Menlo Park City Council member Drew Combs, who chairs the creek authority's board of directors, shared his disappointment. Months ago, he had been telling residents in flood-prone areas near the creek that the long-delayed project would be finally coming, Combs said. He had also believed that the construction on Reach 2 would start before his term on the creek authority expires, a prospect that now seems less likely.
"This is a general frustration with the situation, but facts are facts. The science is the science," Combs said.
Palo Alto Vice Mayor Greer Stone, who also serves on the board, urged the creek authority's staff to consider possible mitigations that could improve flood control in case Pope-Chaucer is not replaced. He called the new analysis "concerning."

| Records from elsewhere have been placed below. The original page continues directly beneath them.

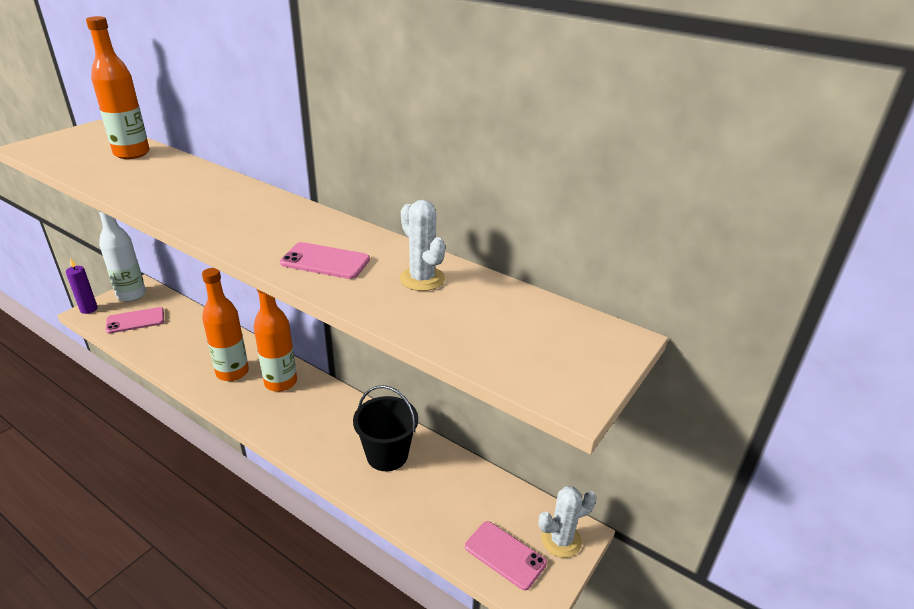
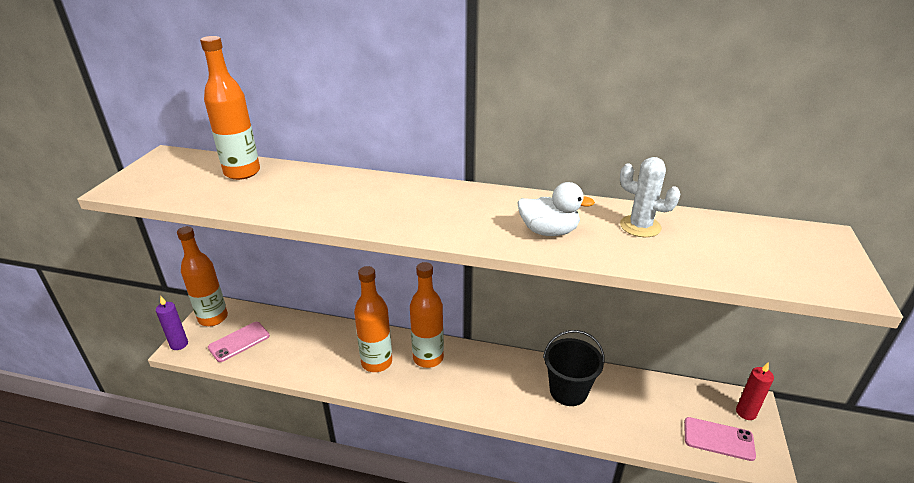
camera: 20 degrees left, 0 degrees up
(131, 295) = (213, 318): white bottle -> orange bottle
(325, 261) = (548, 231): pink phone -> white duck
(561, 540) = (746, 412): white cactus -> red candle

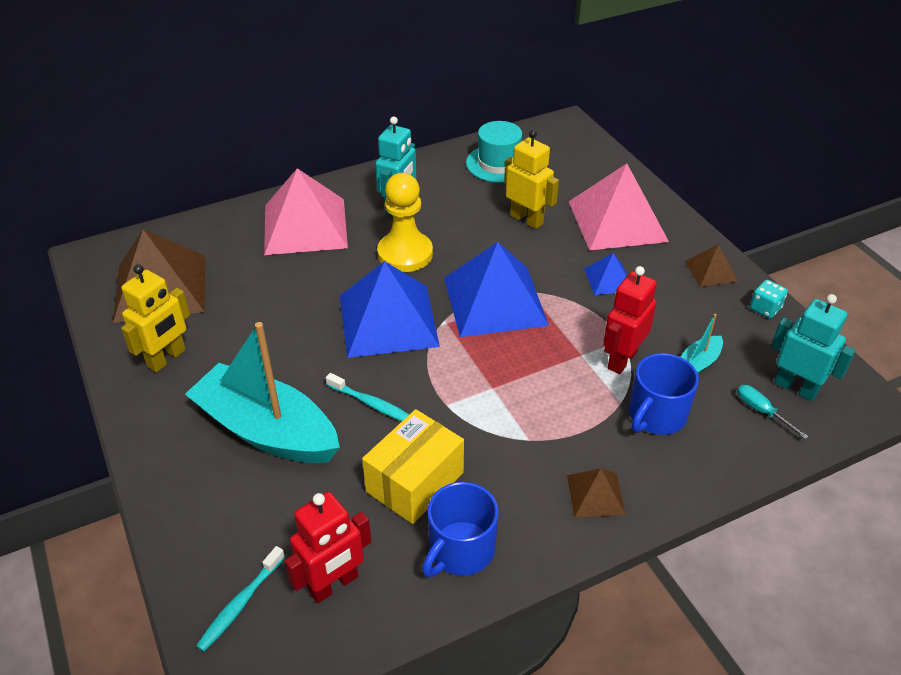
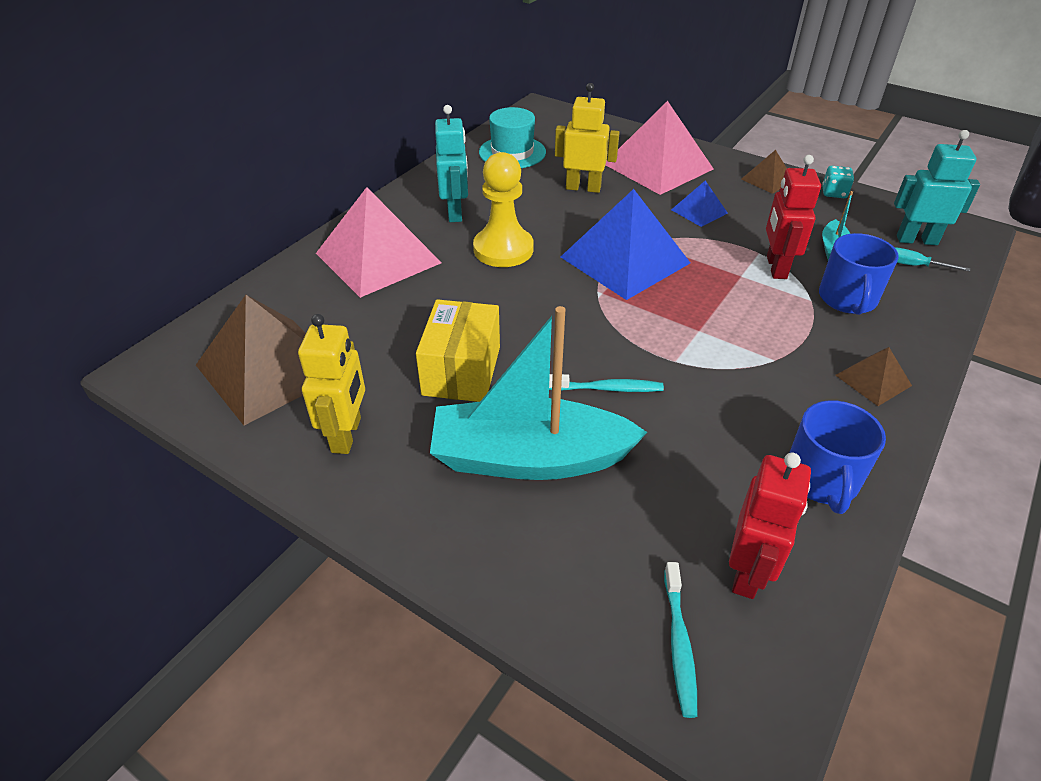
camera: 30 degrees left, 0 degrees up
(388, 320) = (546, 310): blue pyramid -> none
(414, 482) = (719, 439): yellow box -> yellow box (461, 370)

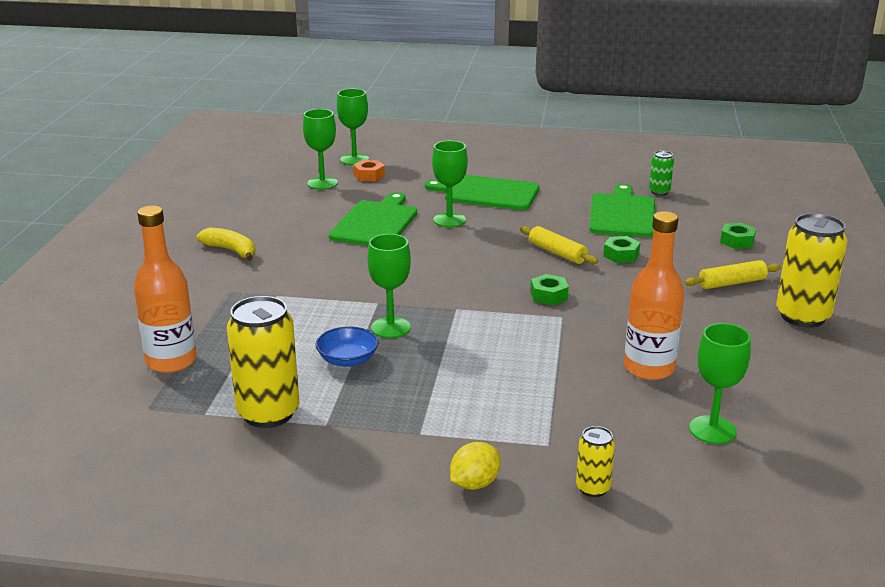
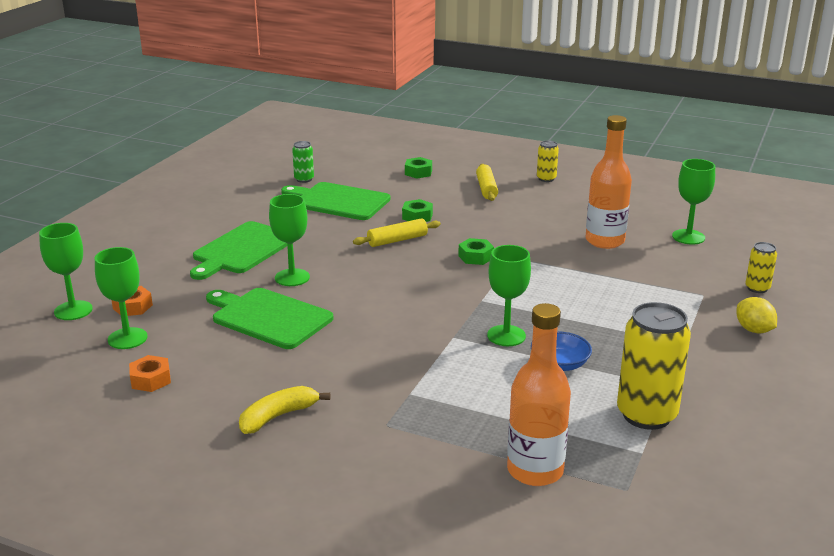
camera: 75 degrees left, 0 degrees up
(269, 201) = (151, 380): none -> orange nut
(802, 316) = (546, 179): yellow can -> yellow can, size x0.50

"Some of the residents impacted by flooding there finally saw light at the end of the tunnel for that portion of the creek," he said.
Given the latest findings, the creek authority plans to take a fresh look at other design alternatives, a process that will likely require additional analysis and will almost certainly delay the project even further. Board member Rebecca Eisenberg, who represents the Santa Clara Valley Water District on the creek authority's board, urged staff to explore emerging technologies and other mitigation strategies to address flood control.
"Because the current situation is not tenable… It's just not," Eisenberg said. "The answer can't be, 'So sad. Too bad. Live with it.' That's not going to be OK."
A new analysis by the San Francisquito Creek Joint Powers Authority has found that replacement of the Pope-Chaucer would send more water downstream, putting that area at risk of flooding.